* **Task prompt**
Return the full passage on cyber defense best practices word for word.

* **Given passage**
What to Know About Cyber Defense Best Practices
Sixty-one percent of firms surveyed for insurer Hiscox had a cyber attack in the past year, compared to 45% in 2018. Meanwhile, the median cost for cyber incidents losses soared from $229,000 to $369,000.
While those numbers are of concern, of even more concern is the finding of how many firms are ill-prepared to handle the rising number of cyber incidents, according to the Hiscox Cyber Readiness Report 2019, which gauges how prepared businesses are to combat cyber attacks.
For the report, Hiscox surveyed nearly 5,400 professionals from the U.S., UK, Germany, Belgium, France, Spain and the Netherlands who are responsible for their company’s cybersecurity. Thirty-nine percent of respondents were from organizations with fewer than 50 employees, 16% from firms employing 50-249 people, 16% from firms employing 250-999 personnel and the remaining 28% from enterprises with 1,000 or more employees.

* **Data extract**
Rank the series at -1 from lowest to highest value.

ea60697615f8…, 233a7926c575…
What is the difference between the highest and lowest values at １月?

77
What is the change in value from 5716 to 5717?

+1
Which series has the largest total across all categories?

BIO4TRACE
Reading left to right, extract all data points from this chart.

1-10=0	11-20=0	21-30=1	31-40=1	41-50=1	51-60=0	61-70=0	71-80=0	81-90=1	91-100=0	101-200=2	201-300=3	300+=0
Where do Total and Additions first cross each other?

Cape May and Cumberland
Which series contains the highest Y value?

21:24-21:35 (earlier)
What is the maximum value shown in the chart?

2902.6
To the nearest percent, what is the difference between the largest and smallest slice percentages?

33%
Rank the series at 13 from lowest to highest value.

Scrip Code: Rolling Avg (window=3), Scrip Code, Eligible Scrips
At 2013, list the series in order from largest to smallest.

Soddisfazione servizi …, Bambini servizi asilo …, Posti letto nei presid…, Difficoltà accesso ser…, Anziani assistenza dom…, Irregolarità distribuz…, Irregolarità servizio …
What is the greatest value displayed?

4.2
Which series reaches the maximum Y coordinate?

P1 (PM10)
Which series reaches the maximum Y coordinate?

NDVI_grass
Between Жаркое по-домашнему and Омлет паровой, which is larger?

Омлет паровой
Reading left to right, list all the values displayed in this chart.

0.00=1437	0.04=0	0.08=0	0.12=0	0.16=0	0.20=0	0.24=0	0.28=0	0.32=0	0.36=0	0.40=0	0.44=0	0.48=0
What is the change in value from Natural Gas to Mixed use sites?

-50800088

* **Solution below**
What to Know About Cyber Defense Best Practices
Sixty-one percent of firms surveyed for insurer Hiscox had a cyber attack in the past year, compared to 45% in 2018. Meanwhile, the median cost for cyber incidents losses soared from $229,000 to $369,000.
While those numbers are of concern, of even more concern is the finding of how many firms are ill-prepared to handle the rising number of cyber incidents, according to the Hiscox Cyber Readiness Report 2019, which gauges how prepared businesses are to combat cyber attacks.
For the report, Hiscox surveyed nearly 5,400 professionals from the U.S., UK, Germany, Belgium, France, Spain and the Netherlands who are responsible for their company’s cybersecurity. Thirty-nine percent of respondents were from organizations with fewer than 50 employees, 16% from firms employing 50-249 people, 16% from firms employing 250-999 personnel and the remaining 28% from enterprises with 1,000 or more employees.